Dietro le piattaforme social si nasconde un uso sistematico di neuroscienze, psicologia comportamentale e tecniche di growth hacking, pensate per:

  • Catturare attenzione;

  • Creare dipendenza;

  • Monetizzare le nostre emozioni.

Come ha raccontato Tristan Harris (ex Google, oggi Center for Humane Technology):

“I fondatori delle piattaforme avevano intuito fin dall’inizio di non vendere solo un servizio, ma un’illusione: quella di un nuovo modo di essere sociali. In realtà stavano costruendo macchine capaci di trasformare la vulnerabilità umana in profitto”.

Viviamo in un’epoca in cui possiamo esprimerci come mai prima, eppure rischiamo di rimanere imprigionati nell’immagine che scegliamo di mostrare.

I social, che dovevano connetterci, hanno finito per premiare l’esposizione continua, in cui la presenza diventa visualizzazione, l’approvazione diventa like e l’esperienza diventa contenuto.

Ogni selfie, ogni carosello di vacanze, ogni storia è una tessera del mosaico della nostra identità digitale. Ma quanto è reale questa immagine? Più modelliamo la nostra immagine per piacere agli altri, più rischiamo di perdere il contatto con noi stessi.

Il prof. Zygmunt Bauman, definiva la nostra come un’epoca di identità liquida: fragile, mutevole, continuamente rinegoziata sotto lo sguardo degli altri.

“Nella modernità liquida l’identità non si costruisce una volta per tutte, ma si consuma e si ricostruisce ogni giorno”.

Sui social questa fragilità diventa spettacolo permanente. Non siamo più chiamati a essere, ma a dimostrare di essere.

Il fallimento è parte integrante del successo

Viviamo in una società che rifiuta il fallimento: scuola del merito, competizione costante, aspettative esterne, giudizio continuo. Fallire viene vissuto come colpa personale, quando spesso è il risultato di sistemi che non mettono le persone nelle condizioni di riuscire. La paura allora diventa la bussola delle nostre scelte.

Non scegliamo ciò che ci rende felici, ma ciò che ci fa meno paura. Paolo Borsellino diceva:

“La paura è umana, ma va accompagnata dal coraggio. Non bisogna lasciarsi sopraffare, altrimenti diventa un ostacolo che impedisce di andare avanti.”

Nasce così la comfort zone: uno spazio che all’inizio protegge, ma che col tempo diventa una gabbia.

“La nave è più sicura nel porto, ma le navi non sono costruite per restare in porto.”

Il paragone che ci consuma

Oggi possiamo osservare milioni di vite perfette dallo schermo di un telefono.Il paragone è inevitabile. E il paragone diventa competizione.

Samuele Bersani lo racconta in una canzone:

“Se continui a paragonarti agli altri, finirai per essere la copia di mille riassunti”.

La paura del giudizio ci spinge a omologarci.
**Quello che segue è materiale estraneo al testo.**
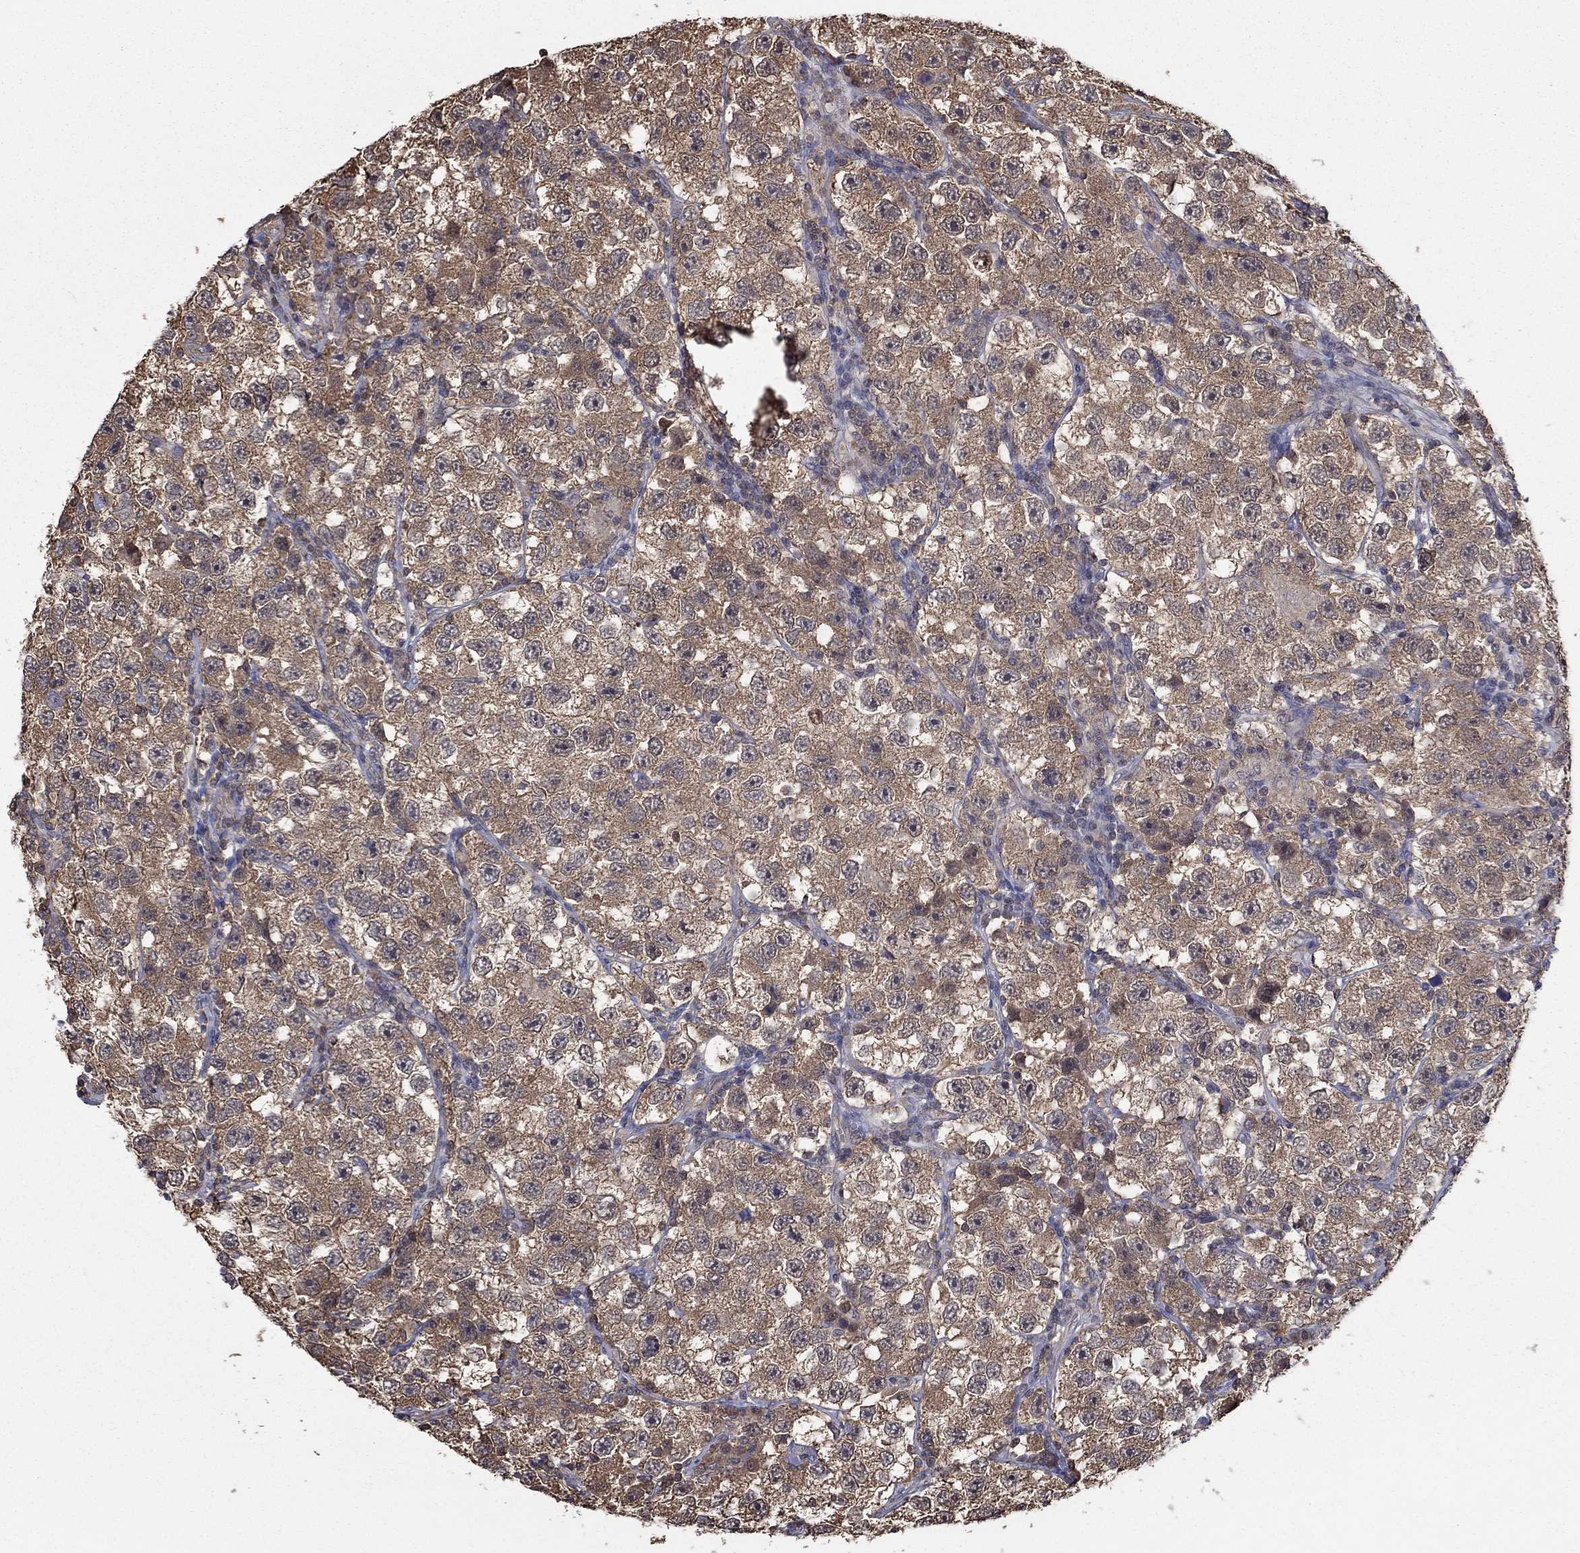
{"staining": {"intensity": "weak", "quantity": ">75%", "location": "cytoplasmic/membranous"}, "tissue": "testis cancer", "cell_type": "Tumor cells", "image_type": "cancer", "snomed": [{"axis": "morphology", "description": "Seminoma, NOS"}, {"axis": "topography", "description": "Testis"}], "caption": "Tumor cells display weak cytoplasmic/membranous expression in about >75% of cells in testis seminoma. The protein of interest is stained brown, and the nuclei are stained in blue (DAB (3,3'-diaminobenzidine) IHC with brightfield microscopy, high magnification).", "gene": "RNF114", "patient": {"sex": "male", "age": 26}}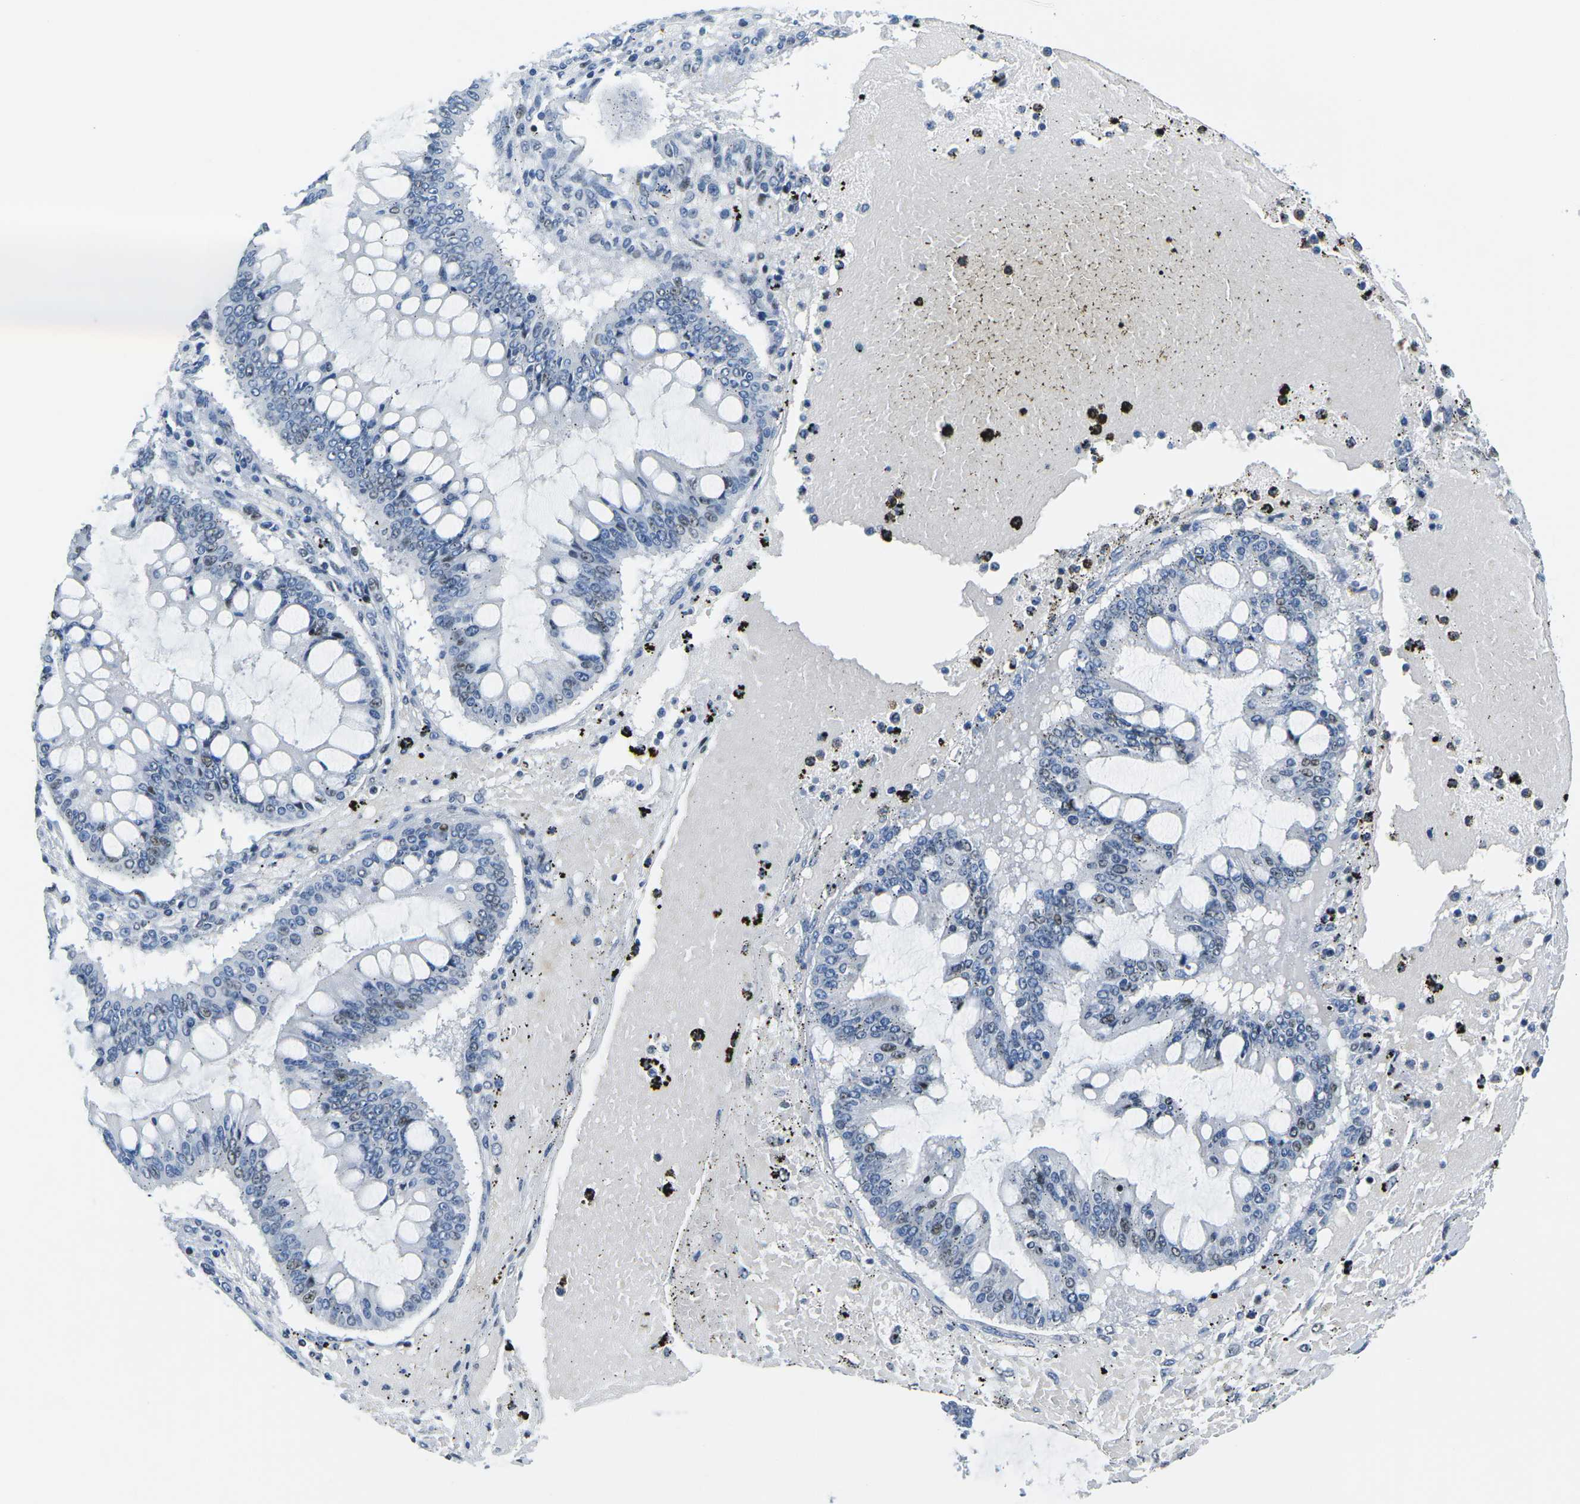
{"staining": {"intensity": "weak", "quantity": "<25%", "location": "nuclear"}, "tissue": "ovarian cancer", "cell_type": "Tumor cells", "image_type": "cancer", "snomed": [{"axis": "morphology", "description": "Cystadenocarcinoma, mucinous, NOS"}, {"axis": "topography", "description": "Ovary"}], "caption": "A photomicrograph of mucinous cystadenocarcinoma (ovarian) stained for a protein shows no brown staining in tumor cells.", "gene": "PRPF8", "patient": {"sex": "female", "age": 73}}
Ma io non voglio essere una copia. Voglio essere una traccia.

Anche io mi sono perso dentro questo meccanismo. Mi confrontavo con youtuber professionisti, dimenticando che stavo paragonando i miei primi passi ai loro anni di esperienza. Poi ho visto un reel di una mia amica: parlava al suo diario delle paure del primo mese di università.

Era vero. Era fragile. Era umano.

E ho capito che quello era il tipo di video che avrei voluto fare io.

Non intrattenimento. Non performance, ma documentazione della vita.

Un diario visivo.

Ho pubblicato un reel con la voce di Zerocalcare e le immagini del lago di Occhito.

È andato bene, ma soprattutto mi rappresentava.

Ho deciso di pensare i miei canali come diari interattivi: luoghi dove condividere emozioni, paure, che sono anche quelle di altri.

Papa Giovanni XXIII scriveva:

“Non consultarti con le tue paure, ma con le tue speranze e i tuoi sogni”.

La paura è buio. Il coraggio è luce. E come diceva San Francesco:

“Tutta l’oscurità del mondo non può spegnere la luce di una sola candela”.

Essere se stessi non garantisce views. Ma garantisce dignità. Non è il numero che dà valore a un video, ma lo sguardo con cui riesci a guardarlo.

“Un giorno la paura bussò alla porta. Il coraggio andò ad aprire e non trovò nessuno”.